Schofield suggests the following foster parent qualities also influence placement stability:
- Sensitivity towards the child
- Accepting the child for who he or she is
- Responding to the emotional age of the child
- Sensitive and proactive parenting around birth family issues and contact
- Active parenting regarding education, activities, life skills
- Boundaries: firm supervision yet promoting autonomy
- Enjoying a challenge!
What Can You Do?
As an individual foster parent there are some factors that contribute to placement disruption—such as the use of emergency shelters—over which you have no control. There are things you can do, however:
Ask for help. Social workers report that adoptions sometimes disrupt because adoptive families wait too long before they seek help. Ask for help before you are past the breaking point.
Use respite. Respite care should not be reserved for emergencies. Respite allows foster parents to renew their energy, which can enhance the quality and the longevity of placements.

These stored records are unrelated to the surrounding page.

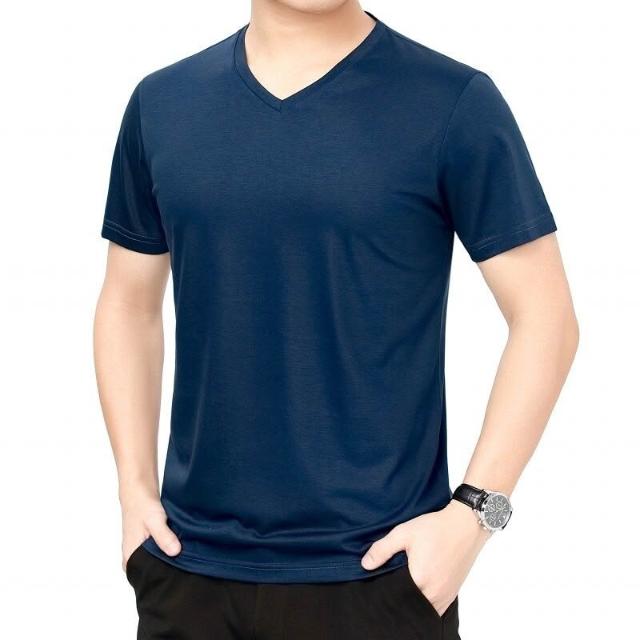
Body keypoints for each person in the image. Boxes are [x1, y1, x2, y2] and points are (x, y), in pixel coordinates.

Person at [94, 1, 578, 638]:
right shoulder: (162, 103)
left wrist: (475, 513)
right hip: (188, 573)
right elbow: (128, 304)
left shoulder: (451, 102)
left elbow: (546, 317)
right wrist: (133, 490)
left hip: (380, 579)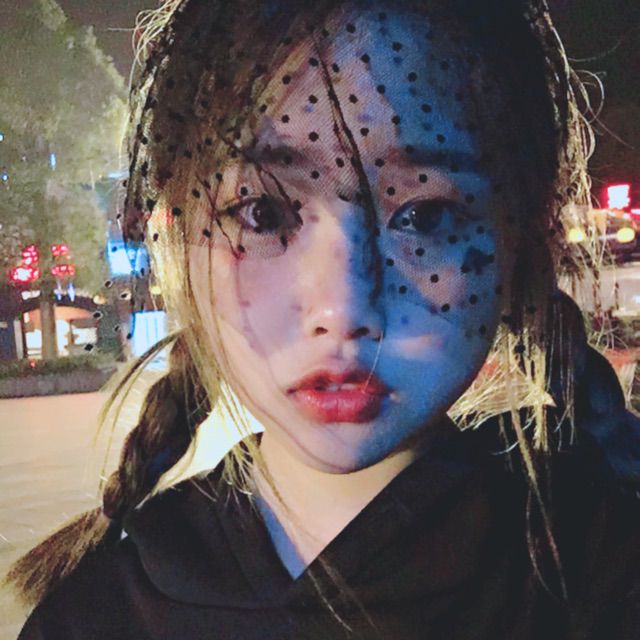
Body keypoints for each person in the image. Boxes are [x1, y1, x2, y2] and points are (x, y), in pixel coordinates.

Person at [7, 0, 640, 637]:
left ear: (519, 239)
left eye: (424, 215)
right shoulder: (92, 620)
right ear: (178, 235)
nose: (341, 309)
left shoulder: (602, 569)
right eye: (261, 214)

Learn. Research suggests that foster placements are more stable when foster parents have a clear and realistic understanding of the issues their children are struggling with, and when they have the knowledge and skills needed to successfully parent their children. In particular, foster parents should take steps to learn all they can about:
- Trauma and other mental health issues that affect children in foster care
- Their children’s right to receive mental health and educational services
- How to advocate effectively for these services
- Appropriate discipline techniques, especially for children struggling with trauma, mental health issues, and oppositional/aggressive behavior
Maintain family connections for the child. Sustaining connections between children and their siblings, friends, and other family members can add to their sense of stability.
Build and maintain your own support system. Keep strong connections to your family, friends, faith community, other foster parents—all the resources you need to stay healthy and keep fostering.
The National Foster Parent Association's
Position on Moving Children in Foster Care
Children are traumatized by separation and loss. Since children in the foster care system have already experienced trauma, special care must be taken by service providers not to compound it. The attachments children form with their parents and other caregivers should be recognized and respected.
Children in foster care often develop strong attachments to their foster parents; at times these are as strong as the bonds they have with their biological parents. The younger the child and the longer the placement, the greater the impact of moving that child from the foster parents to whom the child has become attached.
It is sometimes necessary to move a child because of imminent danger. However, moving a child from a successful foster care placement should be done only as a last resort, after support and services have been offered to the child and family to prevent the move. If a child must be moved, there should always be a transition plan for the child, developed with the child’s age and attachment needs in mind, as well as the depth of the child’s attachment to the foster parents and foster siblings.